TASK INSTRUCTIONS – Search the entries for the word "Table". Copy every line that holds it.
::: DATA FOR ANALYSIS
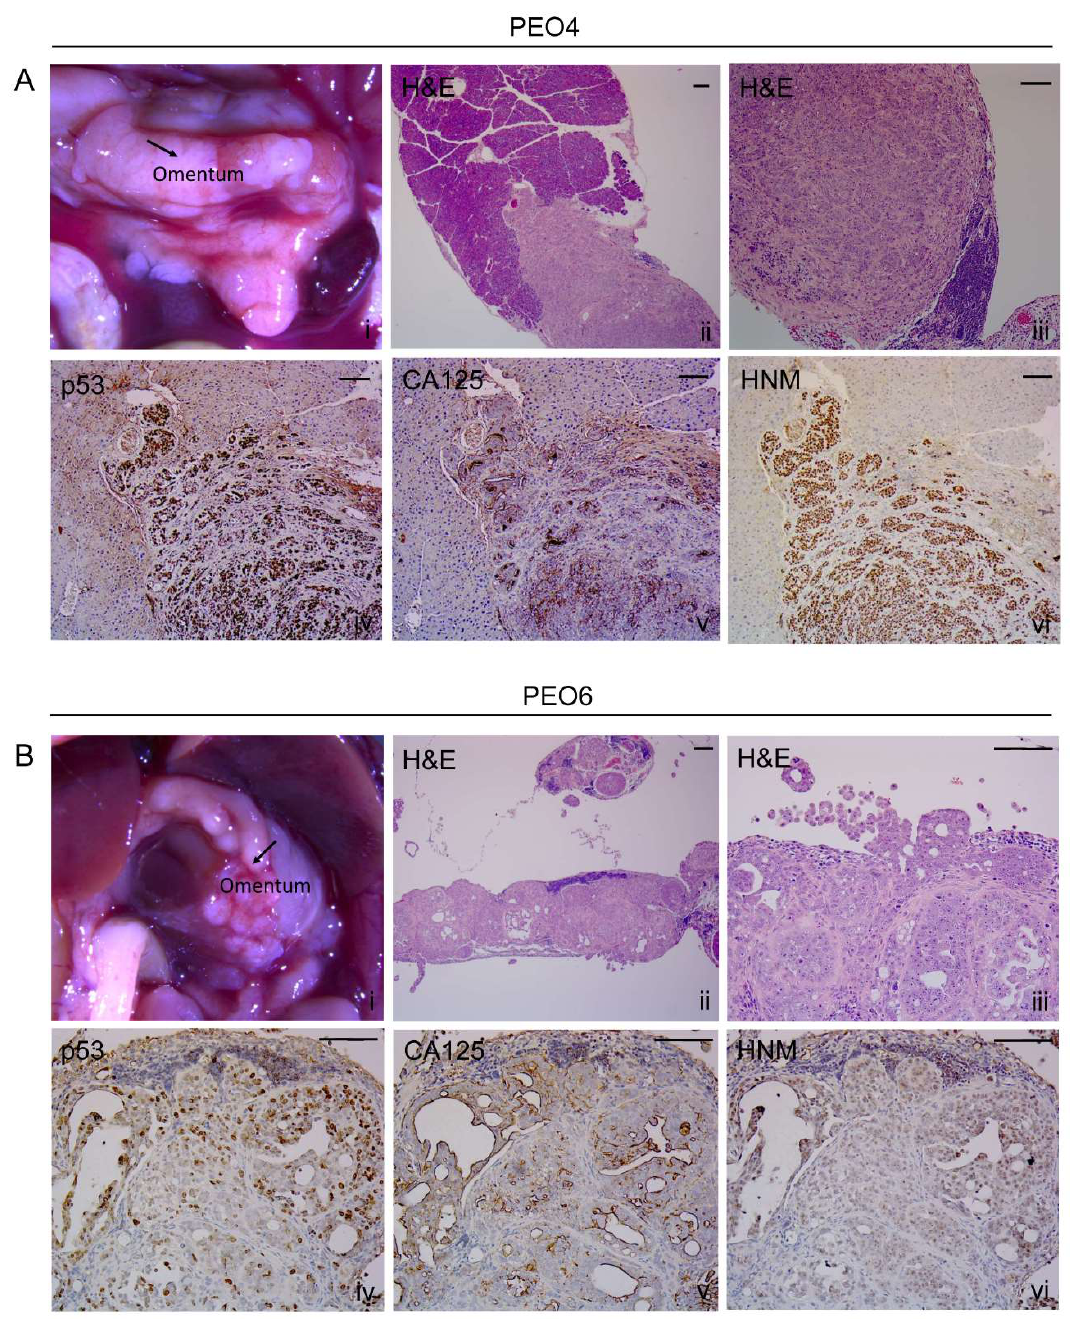
Figure 5. Metastases in the omental area. ( A ) PEO4 cells occupy the omentum and invade in the direction of the pancreas. Images show the positivity of the invasive metastases for p53, CA125, and HNM. Notice that the pattern of expression of cancer cells is very tight or solid. ( B ) Arrangement of PEO6 cells in the omental area depicts a micropapillary phenotype with multicellular structures accumulated toward the periphery of the tissue. Notice that the staining for p53 and HNM is more homogeneous than that of CA125, which is mostly expressed toward open tissue with pseudoglandular areas. Scale bars = 100 μm.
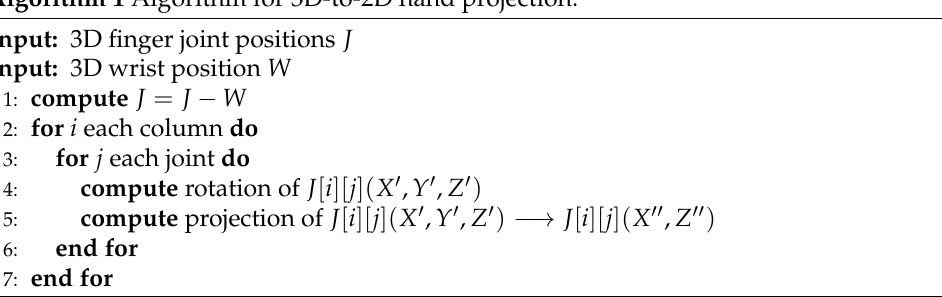
Figure 14. 3D-to-2D hand projection: ( a ) 3D hand skeleton detection, ( b ) Rotation, and ( c ) 2D projection. Algorithm 1 depicts the algorithm of 3D-to-2D hand projection. Algorithm 1 Algorithm for 3D-to-2D hand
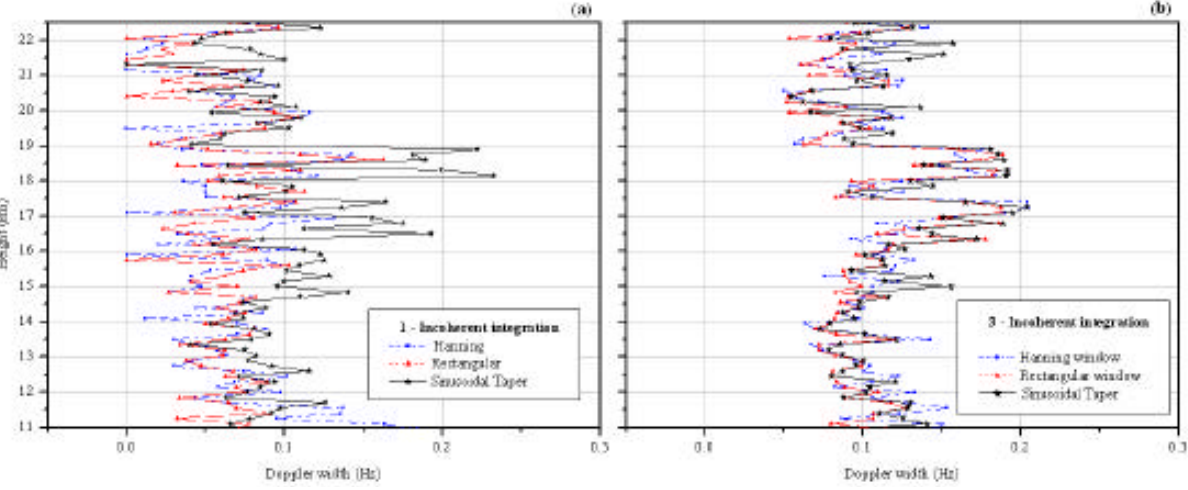
Figure -7 Fig. 7. Doppler width (half) estimated from power spectra obtained through Hanning, rectangular, and sinusoidal tapers for (a) one incoherent integration (b) three incoherent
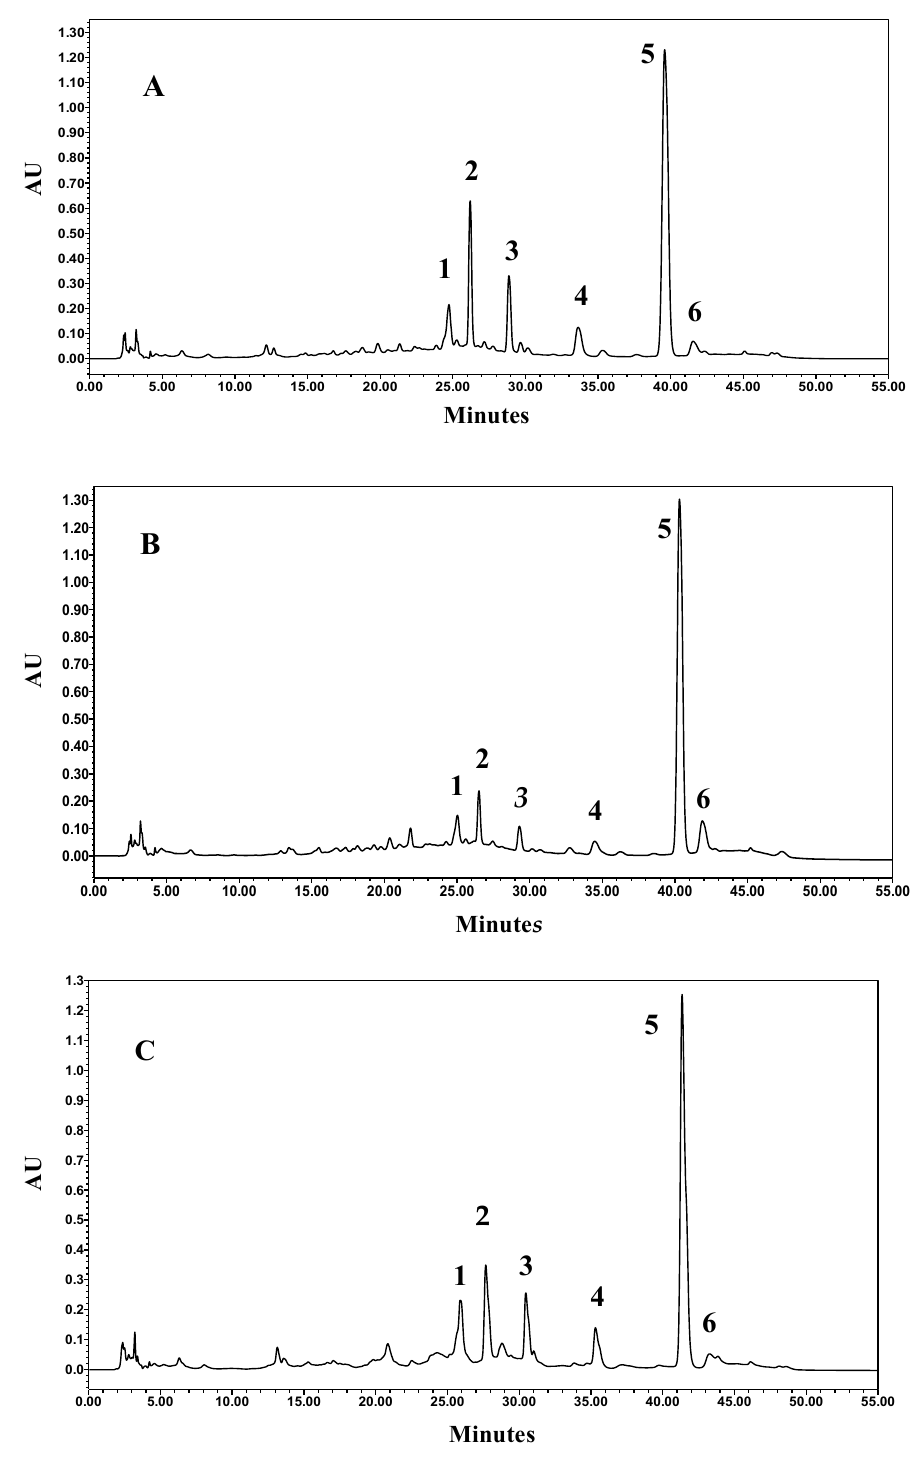
Figure 2. HPLC-DAD (270 nm) chromatograms of the tinctures 019 ( A ), 014 ( B ), and the NST ( C ). For peak naming, see Table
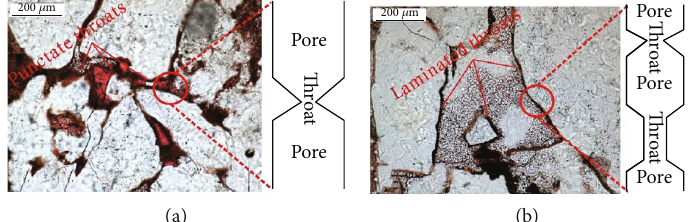
Figure 11: Optical observation and pore-throat combination: (a) monofractal throat distribution specimen (from type R1, S26); (b) bifractal throat distribution specimen (from type R4,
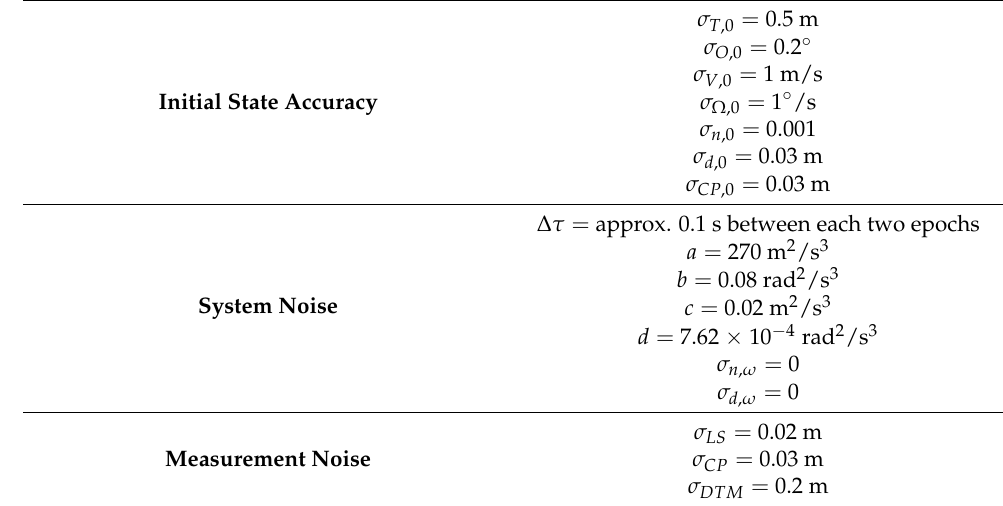
Table 1. Applied accuracy and design parameters ( ˜q ) of the system noise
::::::
EXPECTED ANSWER –
Figure 2. HPLC-DAD (270 nm) chromatograms of the tinctures 019 ( A ), 014 ( B ), and the NST ( C ). For peak naming, see Table
Table 1. Applied accuracy and design parameters ( ˜q ) of the system noise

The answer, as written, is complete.